**Extracted material**
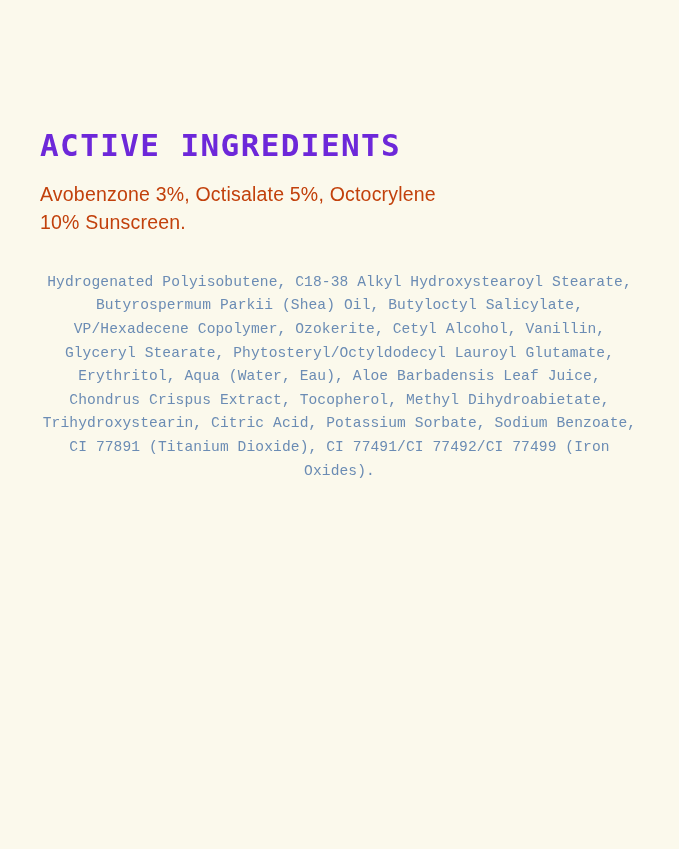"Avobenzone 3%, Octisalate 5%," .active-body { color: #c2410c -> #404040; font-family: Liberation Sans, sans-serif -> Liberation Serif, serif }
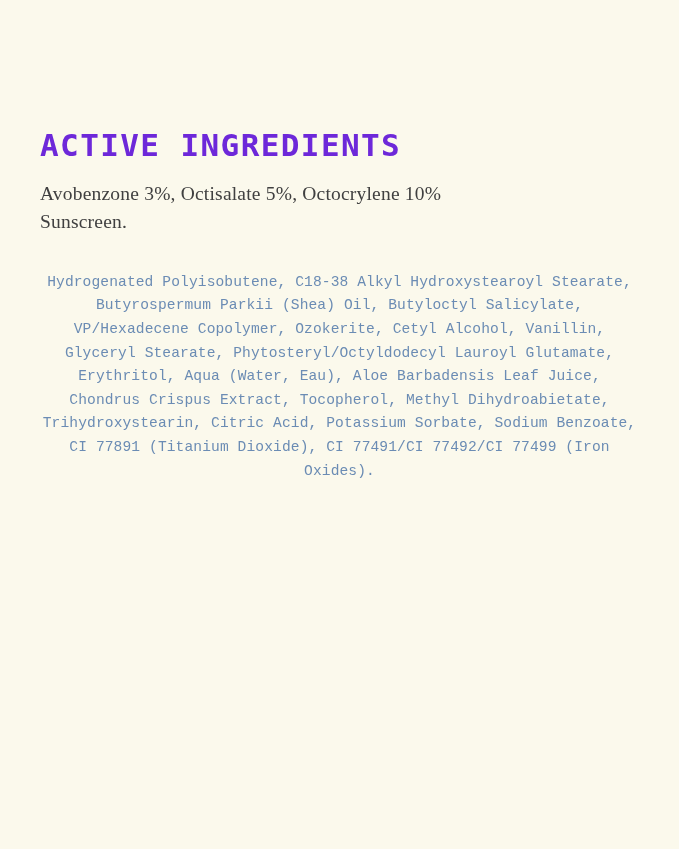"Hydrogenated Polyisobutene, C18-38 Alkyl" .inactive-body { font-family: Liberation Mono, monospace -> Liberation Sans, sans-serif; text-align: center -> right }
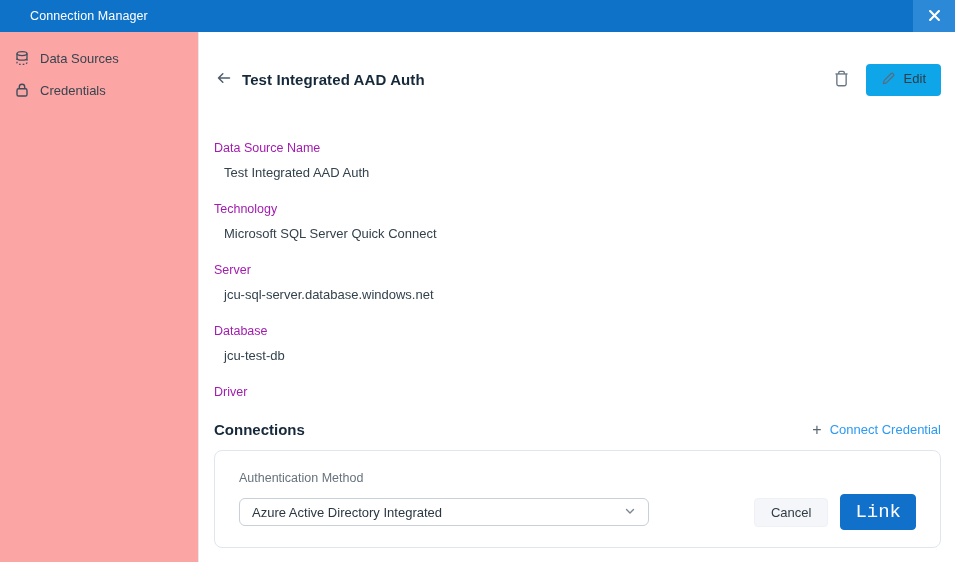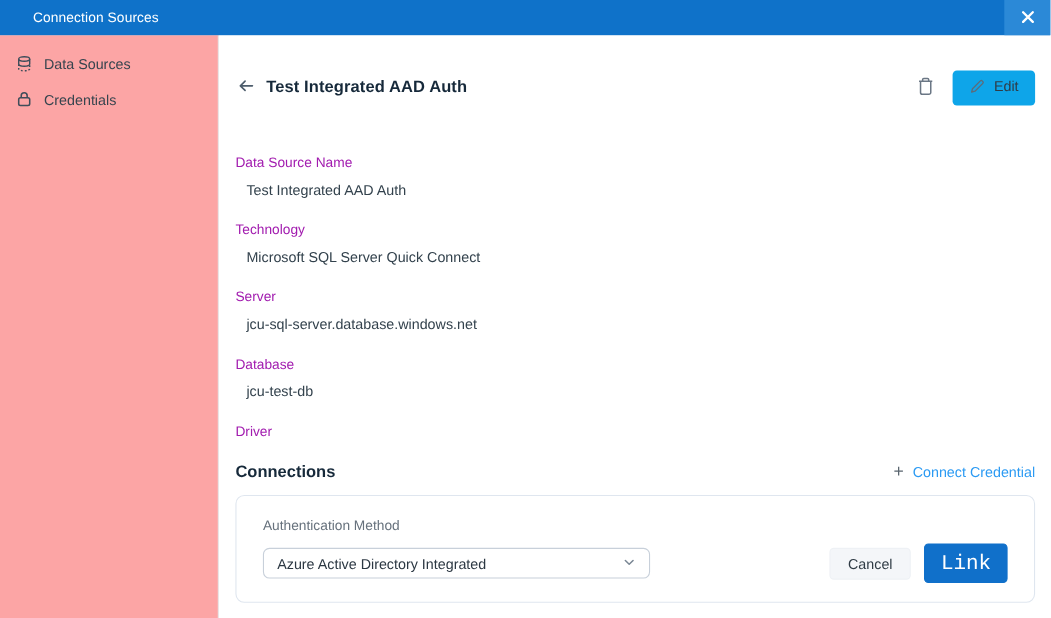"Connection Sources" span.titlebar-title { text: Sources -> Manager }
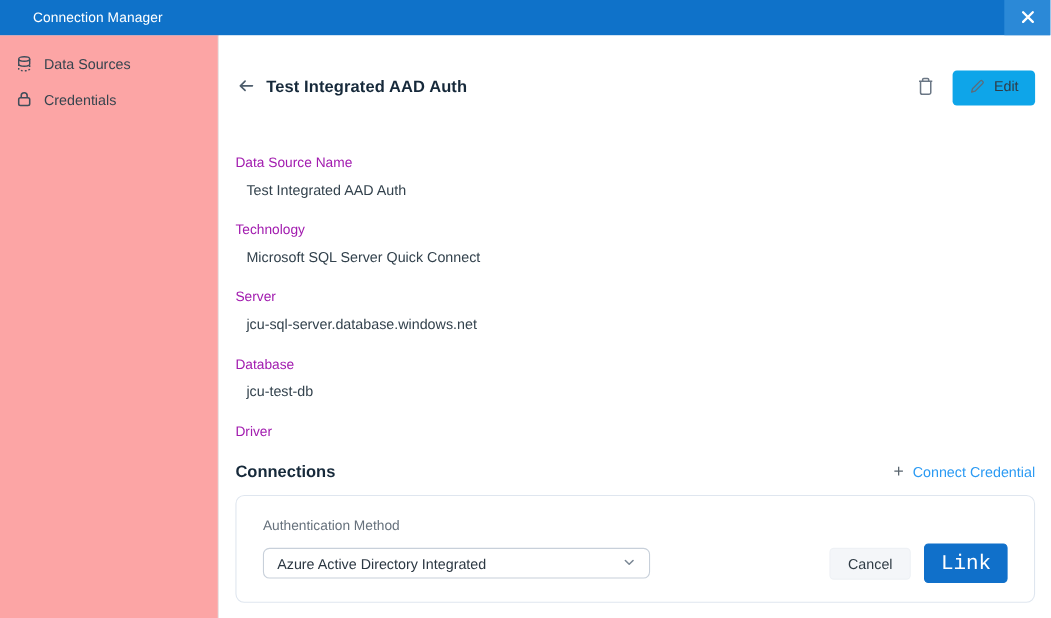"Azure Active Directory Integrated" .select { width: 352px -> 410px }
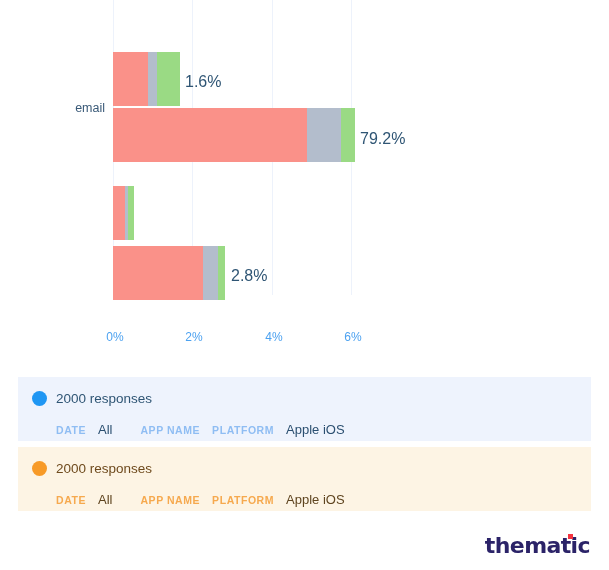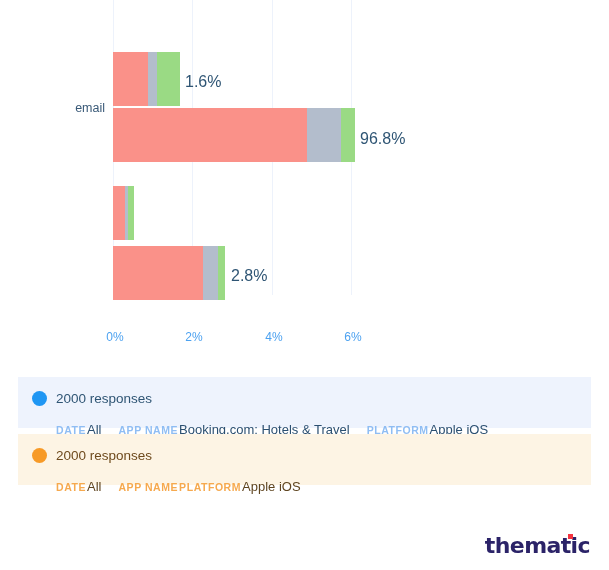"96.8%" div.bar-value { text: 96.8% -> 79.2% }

==

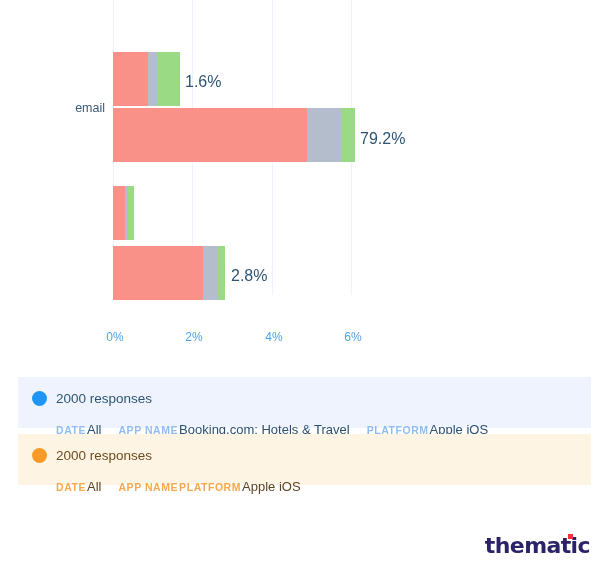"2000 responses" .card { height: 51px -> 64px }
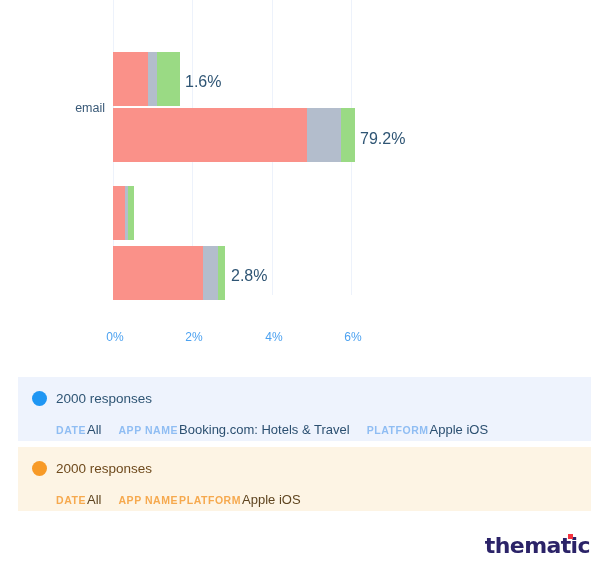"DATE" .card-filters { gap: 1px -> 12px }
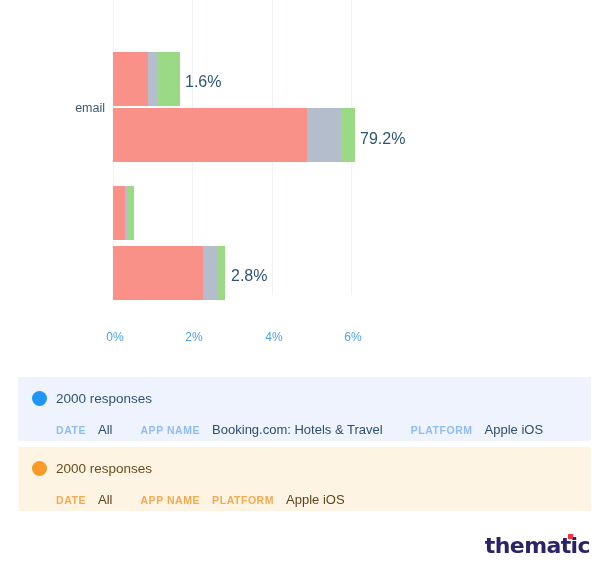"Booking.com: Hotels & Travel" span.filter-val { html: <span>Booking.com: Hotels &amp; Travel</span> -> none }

**Exercise directions**
The stretch above running from the line with "color: #c2410c ->" through the line with "text: 96.8% ->" is all you should copy, exactly, leaving out the pictures.

**Solution**
"Avobenzone 3%, Octisalate 5%," .active-body { color: #c2410c -> #404040; font-family: Liberation Sans, sans-serif -> Liberation Serif, serif }
"Hydrogenated Polyisobutene, C18-38 Alkyl" .inactive-body { font-family: Liberation Mono, monospace -> Liberation Sans, sans-serif; text-align: center -> right }
"Connection Sources" span.titlebar-title { text: Sources -> Manager }
"Azure Active Directory Integrated" .select { width: 352px -> 410px }
"96.8%" div.bar-value { text: 96.8% -> 79.2% }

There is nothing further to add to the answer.